EXERCISE BRIEF: Make an exact copy of all the entries, with the pictures left out.

(Data entries)
-- Opening Marker --

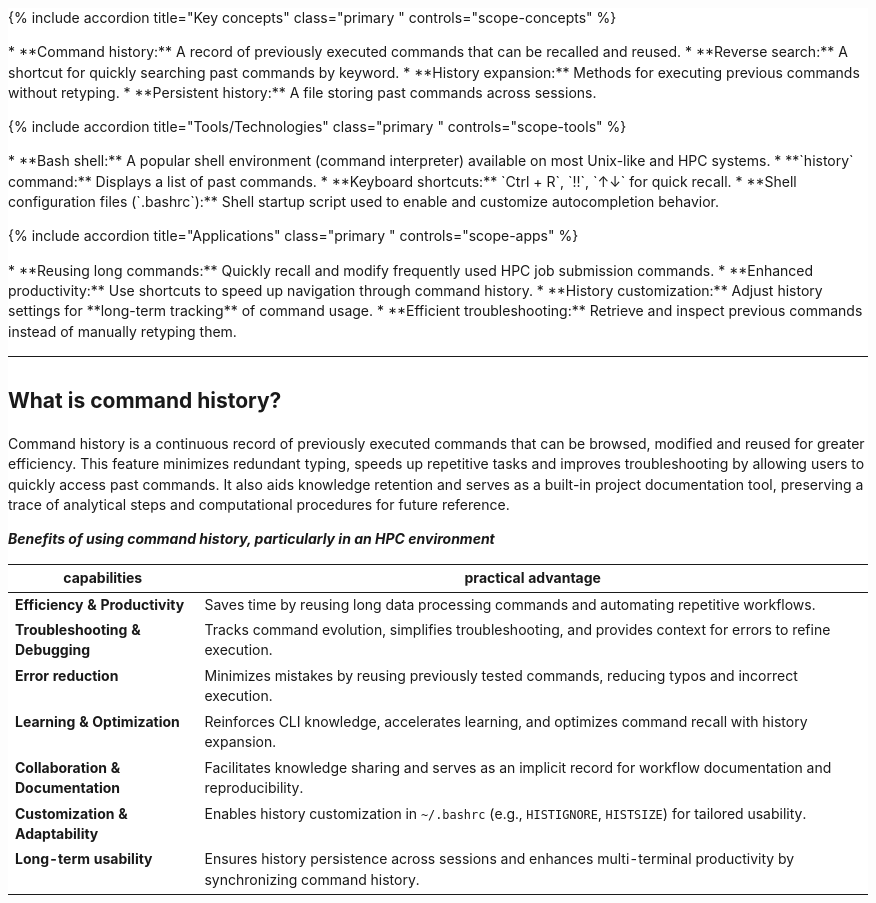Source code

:{% include accordion title="Key concepts" class="primary " controls="scope-concepts" %}
<div id="scope-concepts" class="accordion_content" markdown="1">
* **Command history:** A record of previously executed commands that can be recalled and reused.
* **Reverse search:** A shortcut for quickly searching past commands by keyword.
* **History expansion:** Methods for executing previous commands without retyping.
* **Persistent history:** A file storing past commands across sessions.
</div>

{% include accordion title="Tools/Technologies" class="primary " controls="scope-tools" %} 
<div id="scope-tools" class="accordion_content" markdown="1">
* **Bash shell:** A popular shell environment (command interpreter) available on most Unix-like and HPC systems.
* **`history` command:** Displays a list of past commands.
* **Keyboard shortcuts:** `Ctrl + R`, `!!`, `↑↓` for quick recall.
* **Shell configuration files (`.bashrc`):** Shell startup script used to enable and customize autocompletion behavior.
</div>

{% include accordion title="Applications" class="primary " controls="scope-apps" %} 
<div id="scope-apps" class="accordion_content" markdown="1"> 
* **Reusing long commands:** Quickly recall and modify frequently used HPC job submission commands.
* **Enhanced productivity:** Use shortcuts to speed up navigation through command history.
* **History customization:** Adjust history settings for **long-term tracking** of command usage.
* **Efficient troubleshooting:** Retrieve and inspect previous commands instead of manually retyping them. 
</div>
</div>

---


## What is command history?

Command history is a continuous record of previously executed commands that can be browsed, modified and reused for greater efficiency.
This feature minimizes redundant typing, speeds up repetitive tasks and improves troubleshooting by allowing users to quickly access past commands. 
It also aids knowledge retention and serves as a built-in project documentation tool, preserving a trace of analytical steps and computational procedures for future reference.

***Benefits of using command history, particularly in an HPC environment***

| capabilities | practical advantage |
|-- |-- |
| **Efficiency & Productivity** | Saves time by reusing long data processing commands and automating repetitive workflows. |
| **Troubleshooting & Debugging** | Tracks command evolution, simplifies troubleshooting, and provides context for errors to refine execution. |
| **Error reduction** | Minimizes mistakes by reusing previously tested commands, reducing typos and incorrect execution. |
| **Learning & Optimization** | Reinforces CLI knowledge, accelerates learning, and optimizes command recall with history expansion. |
| **Collaboration & Documentation** | Facilitates knowledge sharing and serves as an implicit record for workflow documentation and reproducibility. |
| **Customization & Adaptability** | Enables history customization in `~/.bashrc` (e.g., `HISTIGNORE`, `HISTSIZE`) for tailored usability. |
| **Long-term usability** | Ensures history persistence across sessions and enhances multi-terminal productivity by synchronizing command history. |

-- Closing Marker --

ANSWER BELOW:
Source code

:{% include accordion title="Key concepts" class="primary " controls="scope-concepts" %}
<div id="scope-concepts" class="accordion_content" markdown="1">
* **Command history:** A record of previously executed commands that can be recalled and reused.
* **Reverse search:** A shortcut for quickly searching past commands by keyword.
* **History expansion:** Methods for executing previous commands without retyping.
* **Persistent history:** A file storing past commands across sessions.
</div>

{% include accordion title="Tools/Technologies" class="primary " controls="scope-tools" %} 
<div id="scope-tools" class="accordion_content" markdown="1">
* **Bash shell:** A popular shell environment (command interpreter) available on most Unix-like and HPC systems.
* **`history` command:** Displays a list of past commands.
* **Keyboard shortcuts:** `Ctrl + R`, `!!`, `↑↓` for quick recall.
* **Shell configuration files (`.bashrc`):** Shell startup script used to enable and customize autocompletion behavior.
</div>

{% include accordion title="Applications" class="primary " controls="scope-apps" %} 
<div id="scope-apps" class="accordion_content" markdown="1"> 
* **Reusing long commands:** Quickly recall and modify frequently used HPC job submission commands.
* **Enhanced productivity:** Use shortcuts to speed up navigation through command history.
* **History customization:** Adjust history settings for **long-term tracking** of command usage.
* **Efficient troubleshooting:** Retrieve and inspect previous commands instead of manually retyping them. 
</div>
</div>

---


## What is command history?

Command history is a continuous record of previously executed commands that can be browsed, modified and reused for greater efficiency.
This feature minimizes redundant typing, speeds up repetitive tasks and improves troubleshooting by allowing users to quickly access past commands. 
It also aids knowledge retention and serves as a built-in project documentation tool, preserving a trace of analytical steps and computational procedures for future reference.

***Benefits of using command history, particularly in an HPC environment***

| capabilities | practical advantage |
|-- |-- |
| **Efficiency & Productivity** | Saves time by reusing long data processing commands and automating repetitive workflows. |
| **Troubleshooting & Debugging** | Tracks command evolution, simplifies troubleshooting, and provides context for errors to refine execution. |
| **Error reduction** | Minimizes mistakes by reusing previously tested commands, reducing typos and incorrect execution. |
| **Learning & Optimization** | Reinforces CLI knowledge, accelerates learning, and optimizes command recall with history expansion. |
| **Collaboration & Documentation** | Facilitates knowledge sharing and serves as an implicit record for workflow documentation and reproducibility. |
| **Customization & Adaptability** | Enables history customization in `~/.bashrc` (e.g., `HISTIGNORE`, `HISTSIZE`) for tailored usability. |
| **Long-term usability** | Ensures history persistence across sessions and enhances multi-terminal productivity by synchronizing command history. |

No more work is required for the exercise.